**Selected passage**
Alcoholic or drug addicted parents and narcissistic parents, can teach a child they are not important enough or worthy enough- the child comes second to the parent’s addiction and the resultant codependency of love is a bit like an addiction to someone else!
But we may also inadvertently raise our children to feel as if they need to earn love simply by focusing too heavily on wanting them to achieve and do well.
Love does not need to be earned – love is simply given as a gift from one to another.
When things go a bit wrong, most of us in a committed relationship, can find ourselves beginning to love codependently to make the relationship work – none of us like to let go. Few of us welcome the grief of giving up on a relationship. So we cling in ever more codependent ways, trying harder and hurting more.
But love is not pain.
Love is love and pain is pain.
How we get those two feelings confused, always amazes me!
The tangled, messy confusion we make of love and pain, looks a lot like codependency to me!
A person raised codependently often doesn’t know what they feel, or subjugates this feeling and doesn’t know how to assertively get their needs met. So they resort to manipulative ways and passive-aggressive ways to protect themselves and get their needs met.
Feeling very unloved and bad, with a growing desperateness to feel loved and valued, the codependent person begins to act in ‘unloving and ‘bad’ ways’. See the weaving of the tangled and confusing web between love and pain?
The first step towards healing codependency is awareness. The second step is acceptance.
When I work with people who are showing signs of loving codependently, I often suggest they also read some books on the subject – recognizing our codependency when it’s the only form of love we have known, is not so easy!
There are two authors I most commonly suggest … one is Melody Beattie. She began writing on this subject over 20 years ago and she has personally conquered codependency. What I most appreciate and respect about her knowledge is that she writes with such empathy and compassion – the two main ingredients needed to heal from codependency.
The other author, Sheryl Lee, describes the harrowing, healing journey from codependent love, in Letters to Myself. The seeds of Sheryl’s novel began in her own therapeutic journey in my counselling room.
Still wondering if you might be codependent or in a codependent relationship?

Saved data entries
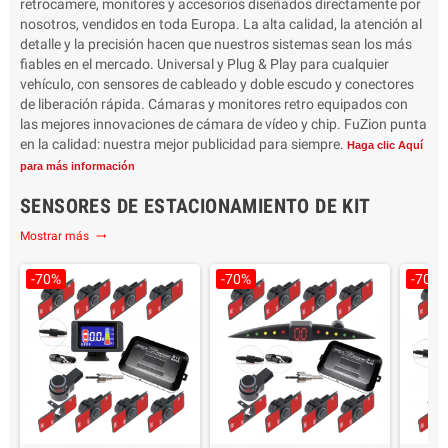
retrocamere, monitores y accesorios diseñados directamente por
Embalaje: 2 lámparas
Emb
nosotros, vendidos en toda Europa. La alta calidad, la atención al
Garantía: 3 años Italiano
Garan
detalle y la precisión hacen que nuestros sistemas sean los más
Duración hasta 15 años
Dura
fiables en el mercado. Universal y Plug & Play para cualquier
vehículo, con sensores de cableado y doble escudo y conectores
de liberación rápida. Cámaras y monitores retro equipados con
las mejores innovaciones de cámara de vídeo y chip. FuZion punta
en la calidad: nuestra mejor publicidad para siempre.
Haga clic Aquí
para más información
SENSORES DE ESTACIONAMIENTO DE KIT
Mostrar más
trending_flat
-70%
-70%
-70%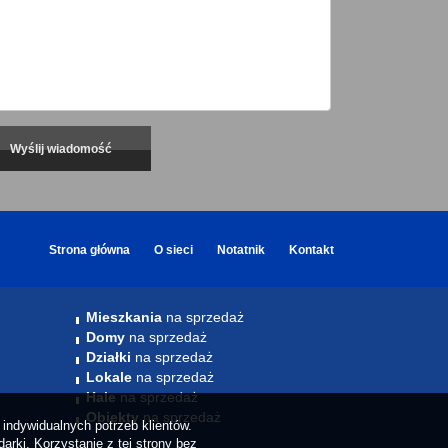
Strona główna
O sieci
Notatnik
Kontakt
Mieszkania
na sprzedaż
Domy
na sprzedaż
Działki
na sprzedaż
Lokale
na sprzedaż
Hale
na sprzedaż
Obiekty
na sprzedaż
indywidualnych potrzeb klientów.
rki. Korzystanie z tej strony bez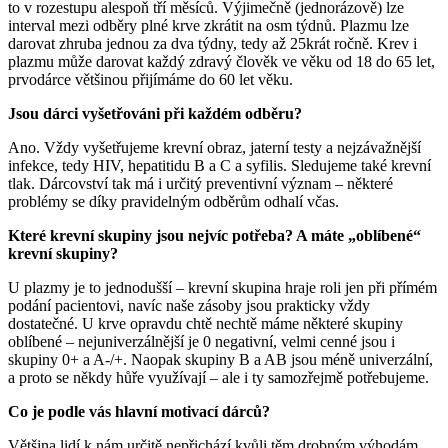
to v rozestupu alespoň tří měsíců. Výjimečně (jednorázově) lze
interval mezi odběry plné krve zkrátit na osm týdnů. Plazmu lze
darovat zhruba jednou za dva týdny, tedy až 25krát ročně. Krev i
plazmu může darovat každý zdravý člověk ve věku od 18 do 65 let,
prvodárce většinou přijímáme do 60 let věku.
Jsou dárci vyšetřováni při každém odběru?
Ano. Vždy vyšetřujeme krevní obraz, jaterní testy a nejzávažnější
infekce, tedy HIV, hepatitidu B a C a syfilis. Sledujeme také krevní
tlak. Dárcovství tak má i určitý preventivní význam – některé
problémy se díky pravidelným odběrům odhalí včas.
Které krevní skupiny jsou nejvíc potřeba? A máte „oblíbené“
krevní skupiny?
U plazmy je to jednodušší – krevní skupina hraje roli jen při přímém
podání pacientovi, navíc naše zásoby jsou prakticky vždy
dostatečné. U krve opravdu chtě nechtě máme některé skupiny
oblíbené – nejuniverzálnější je 0 negativní, velmi cenné jsou i
skupiny 0+ a A-/+. Naopak skupiny B a AB jsou méně univerzální,
a proto se někdy hůře využívají – ale i ty samozřejmě potřebujeme.
Co je podle vás hlavní motivací dárců?
Většina lidí k nám určitě nepřichází kvůli těm drobným výhodám,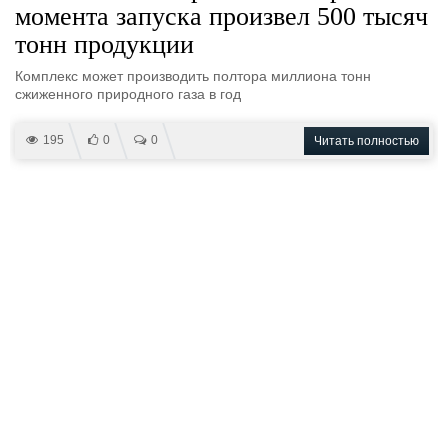
момента запуска произвел 500 тысяч
тонн продукции
Комплекс может производить полтора миллиона тонн
сжиженного природного газа в год
195
0
0
Читать полностью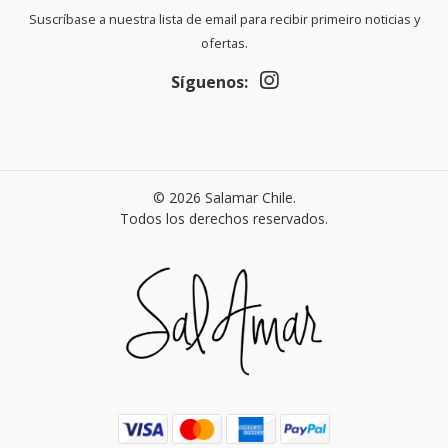
Suscríbase a nuestra lista de email para recibir primeiro noticias y
ofertas.
Síguenos:
© 2026 Salamar Chile.
Todos los derechos reservados.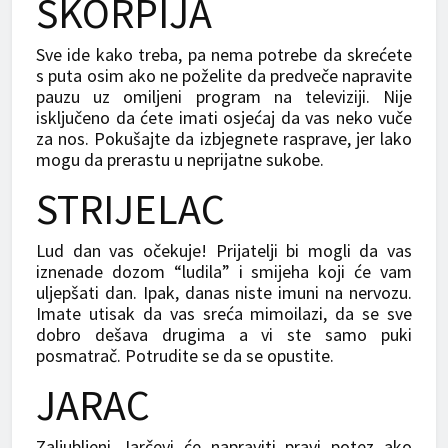
ŠKORPIJA
Sve ide kako treba, pa nema potrebe da skrećete
s puta osim ako ne poželite da predveče napravite
pauzu uz omiljeni program na televiziji. Nije
isključeno da ćete imati osjećaj da vas neko vuče
za nos. Pokušajte da izbjegnete rasprave, jer lako
mogu da prerastu u neprijatne sukobe.
STRIJELAC
Lud dan vas očekuje! Prijatelji bi mogli da vas
iznenade dozom “ludila” i smijeha koji će vam
uljepšati dan. Ipak, danas niste imuni na nervozu.
Imate utisak da vas sreća mimoilazi, da se sve
dobro dešava drugima a vi ste samo puki
posmatrač. Potrudite se da se opustite.
JARAC
Zaljubljeni Jarčevi će napraviti pravi potez ako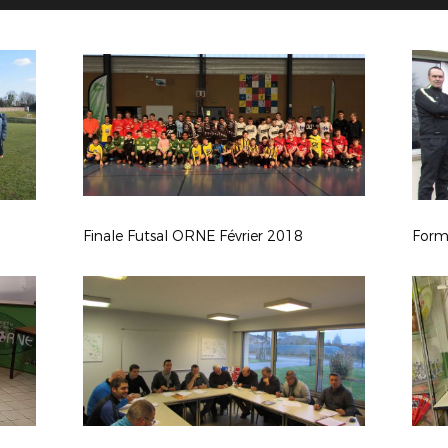
Finale Futsal ORNE Février 2018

**Exercise aim**
Reproduce, word for word, the part of the passage on codependency from "There are two" to "a codependent relationship?".

**Solution to the problem**
There are two authors I most commonly suggest … one is Melody Beattie. She began writing on this subject over 20 years ago and she has personally conquered codependency. What I most appreciate and respect about her knowledge is that she writes with such empathy and compassion – the two main ingredients needed to heal from codependency.
The other author, Sheryl Lee, describes the harrowing, healing journey from codependent love, in Letters to Myself. The seeds of Sheryl’s novel began in her own therapeutic journey in my counselling room.
Still wondering if you might be codependent or in a codependent relationship?